Choi pointed out that the main condition for this collaboration to keep going is that exchanges must be geared with KYC and AML systems — only following this rule will trading companies be allowed to receive services from Korea’s banking institutions.
Specifically for exchanges, South Korean banks offer a special service dubbed ‘virtual accounts.’ This enables investors and traders to make instant deposits and withdrawals of the Korean won, which ensures they can keep their funds in won on trading platforms securely.
Crypto investors show optimism
At the start of the year, South Korean authorities urged banks to stop providing services to crypto exchanges so as to prevent them from laundering money through electronic coins.
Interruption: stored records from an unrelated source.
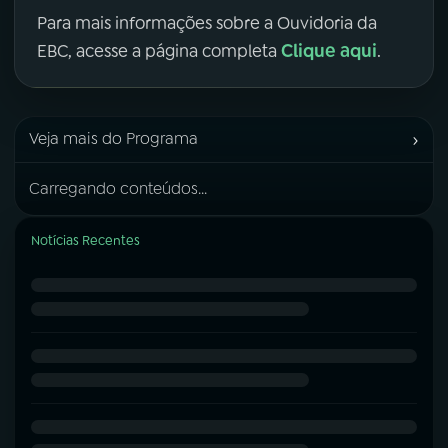
Para mais informações sobre a Ouvidoria da
Clique aqui
EBC, acesse a página completa
.
›
Veja mais do Programa
Carregando conteúdos...
Notícias Recentes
Only one large commercial bank, Nonghyup, after working with crypto platforms for more than a year, continued to do so despite the regulator’s warning. But even this bank was made to break its cooperation with Bithumb and other large crypto traders.
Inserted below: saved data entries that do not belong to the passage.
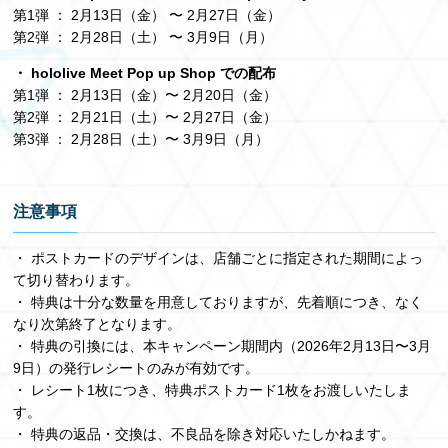
第1弾 ： 2月13日（金） 〜 2月27日（金）
第2弾 ： 2月28日（土） 〜 3月9日（月）
・ hololive Meet Pop up Shop での配布
第1弾 ： 2月13日（金）〜 2月20日（金）
第2弾 ： 2月21日（土）〜 2月27日（金）
第3弾 ： 2月28日（土）〜 3月9日（月）
注意事項
・ ポストカードのデザインは、店舗ごとに指定された期間によっ
て切り替わります。
・ 特典は十分な数量を用意しておりますが、先着順につき、なく
なり次第終了となります。
・ 特典の引換には、本キャンペーン期間内（2026年2月13日〜3月
9日）の発行レシートのみが有効です。
・ レシート1枚につき、特典ポストカード1枚をお渡しいたしま
す。
・ 特典の返品・交換は、不良品を除き対応いたしかねます。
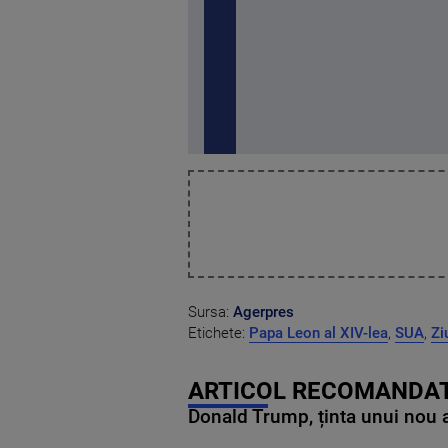
Sursa:
Agerpres
Etichete:
Papa Leon al XIV-lea
,
SUA
,
Zi
ARTICOL RECOMANDAT
Donald Trump, ținta unui nou as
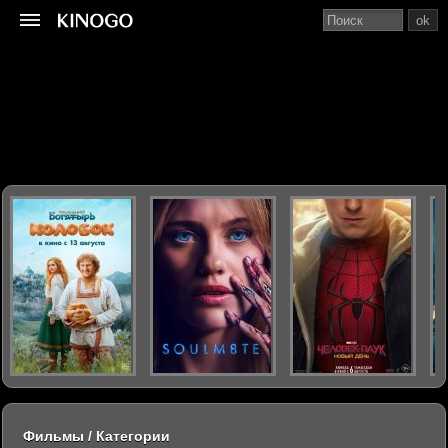
ok
Фильмы / Категории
Now that the head of the FSC Choi has made the government’s position on this issue clear and encourages banks to resume their collaboration with crypto exchanges, the local trading platforms seem to get a momentum for future work with no barriers from the authorities.
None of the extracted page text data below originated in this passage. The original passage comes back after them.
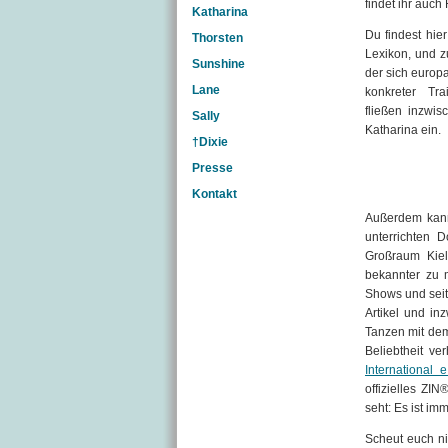
findet ihr auch
Katharina
Du findest hie
Thorsten
Lexikon, und z
Sunshine
der sich europa
Lane
konkreter Tr
fließen inzwis
Sally
Katharina ein.
†Dixie
Presse
Kontakt
Außerdem kann
unterrichten 
Großraum Kie
bekannter zu 
Shows und seit
Artikel und in
Tanzen mit dem
Beliebtheit ve
International e
offizielles ZI
seht: Es ist i
Scheut euch n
The newly announced position of the FSC on the matter has brought up optimism of South Korea Blockchain Association and all crypto exchanges of all scales that it represents. The legal hindrances for crypto trading in the country have now been lifted, which should stimulate the whole process. This seems good news since South Korea is one of the top major global crypto markets.
Exchanges improving their security systems
In order to give the situation a more stable base, the Korea Blockchain Association have made local crypto exchanges start working on introducing measures of insurance in order to protect their customers’ money.
However, summer reports show that large exchanges, such as Upbit, Bithumb, and others, were approved by the government to continue their operations since these platforms had implemented the necessary measures of security and local management systems.